This prompted Madison to point to an even greater object of a national government. Madison claimed that Mr. Sherman was in error “in thinking the objects mentioned to be all the principle ones that require a National Government.” Madison stated that the “security of private rights, and the steady dispensation of Justice” and the “interferences with these were evils” that had brought the convention about perhaps more than the objects listed by Mr. Sherman. The problem was the nature of faction, in all its forms, had to be dealt with. In reviewing the historical landscape Madison maintained that “in all cases where a majority are united by a common interest or passions, the rights of the minority are in danger,” and that “Religion itself may become a motive to persecution & oppression,” as is “verified by the Histories of every Country ancient & modern.” [3]

The issue of oaths of office did not come up again until after Monday August 6th when the Gerry Committee returned with the first draft of the Constitution. This draft contained some 23 articles that included the following two oaths of office in Article X, and in Article XX:

“Article X on the Executive oath: ‘Before he shall enter on the duties of his department, he shall take the following oath or affirmation, ‘I____ solemnly swear, (or affirm) that I will faithfully execute the office of President of the United States of America.”

Then in Article XX it states:

“The members of Legislatures, and the Executive and Judicial officers of the United States, and the several States, shall be bound by oath to support this Constitution.”

Both of these oaths are distinctly different from many of the State constitutions of the time, in that there is no religious test affixed. In fact, to help clarify the intention, on Monday August 20, Mr. Pinkney moved to have added to the Article that “no religious tests or qualifications shall ever be annexed to any oath of office under the authority of the U.S.” [4] Then again on august 30, Mr. Pinkney moved to add the forbearance of religious tests; when Mr. Sherman put forth opposition to Pinkney’s recommendation, stating that he “thought it unnecessary” seeing that the “prevailing liberality [was] sufficient security against such tests.” [5] Sherman’s was the only opposition to forbidding religious tests recorded in Madison’s notes. The Constitution was adopted and sent off to the states for ratification with the ban on religious tests included in Article VI.

### Exercise requirements
A – In the passage on religious tests, who opposed Mr. Pinkney's August 30 motion to forbid religious tests?
B – Please quote the passage on religious tests starting at "Both of these" and ending at "in Article VI.".
C – Condense the paragraph of the passage on religious tests that begins "Both of these oaths are distinctly different" into a bulleted list that keeps its main facts.

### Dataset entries
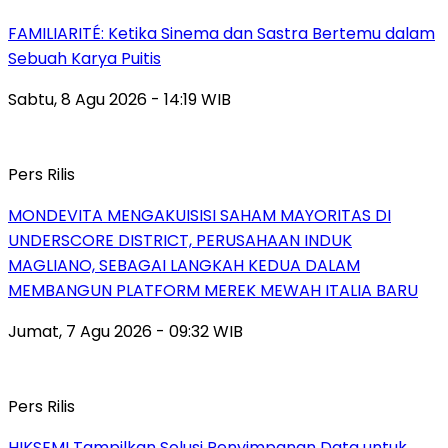
FAMILIARITÉ: Ketika Sinema dan Sastra Bertemu dalam
Sebuah Karya Puitis
Sabtu, 8 Agu 2026 - 14:19 WIB
Pers Rilis
MONDEVITA MENGAKUISISI SAHAM MAYORITAS DI
UNDERSCORE DISTRICT, PERUSAHAAN INDUK
MAGLIANO, SEBAGAI LANGKAH KEDUA DALAM
MEMBANGUN PLATFORM MEREK MEWAH ITALIA BARU
Jumat, 7 Agu 2026 - 09:32 WIB
Pers Rilis
HIKSEMI Tampilkan Solusi Penyimpanan Data untuk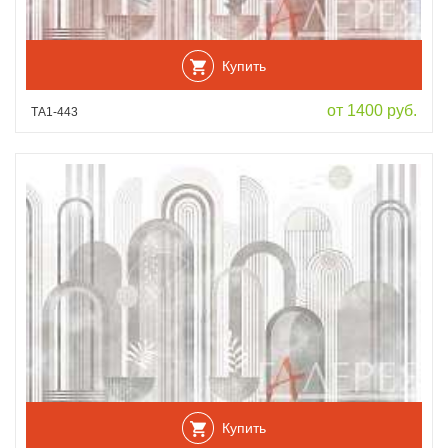
Купить
от 1400 руб.
ТА1-443
Купить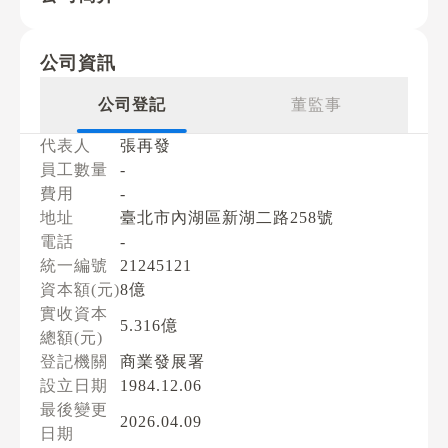
公司資訊
公司登記
董監事
代表人
張再發
員工數量
-
費用
-
地址
臺北市內湖區新湖二路258號
電話
-
統一編號
21245121
資本額(元)
8億
實收資本
5.316億
總額(元)
登記機關
商業發展署
設立日期
1984.12.06
最後變更
2026.04.09
日期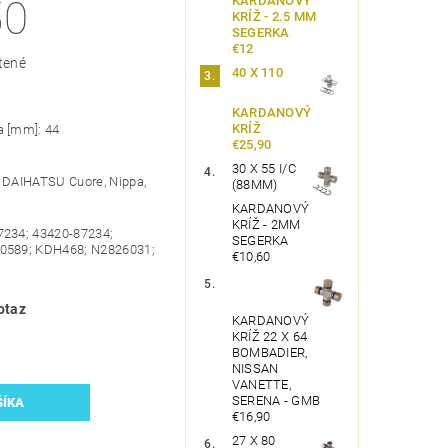
KARDANOVÝ
50
KRÍŽ - 2.5 MM
SEGERKA
€12
tené
40 X 110
KARDANOVÝ
KRÍŽ
a [mm]: 44
€25,90
30 X 55 I/C
í DAIHATSU Cuore, Nippa,
(88MM)
KARDANOVÝ
KRÍŽ - 2MM
7234; 43420-87234;
SEGERKA
-0589; KDH468; N2826031;
€10,60
otaz
KARDANOVÝ
KRÍŽ 22 X 64
BOMBADIER,
NISSAN
VANETTE,
SERENA - GMB
€16,90
27 X 80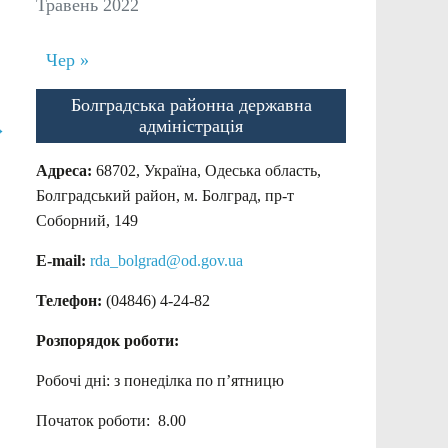
Травень 2022
Чер »
Болградська районна державна
адміністрація
→
Адреса:
68702, Україна, Одеська область,
Болградський район, м. Болград, пр-т
Соборний, 149
E-mail:
rda_bolgrad@od.gov.ua
Телефон:
(04846) 4-24-82
Розпорядок роботи:
Робочі дні: з понеділка по п’ятницю
Початок роботи: 8.00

### Responses per task
A – Mr. Sherman

B –
Both of these oaths are distinctly different from many of the State constitutions of the time, in that there is no religious test affixed. In fact, to help clarify the intention, on Monday August 20, Mr. Pinkney moved to have added to the Article that “no religious tests or qualifications shall ever be annexed to any oath of office under the authority of the U.S.” [4] Then again on august 30, Mr. Pinkney moved to add the forbearance of religious tests; when Mr. Sherman put forth opposition to Pinkney’s recommendation, stating that he “thought it unnecessary” seeing that the “prevailing liberality [was] sufficient security against such tests.” [5] Sherman’s was the only opposition to forbidding religious tests recorded in Madison’s notes. The Constitution was adopted and sent off to the states for ratification with the ban on religious tests included in Article VI.

C –
- Unlike many state constitutions of the time, neither oath included a religious test.
- On Monday, August 20, Mr. Pinkney moved to add that "no religious tests or qualifications shall ever be annexed to any oath of office under the authority of the U.S."
- On August 30, Pinkney again moved to forbid religious tests. Mr. Sherman opposed this as unnecessary, holding that the "prevailing liberality" was sufficient security against such tests.
- Sherman's was the only opposition to forbidding religious tests recorded in Madison's notes.
- The Constitution was sent to the states for ratification with the ban on religious tests in Article VI.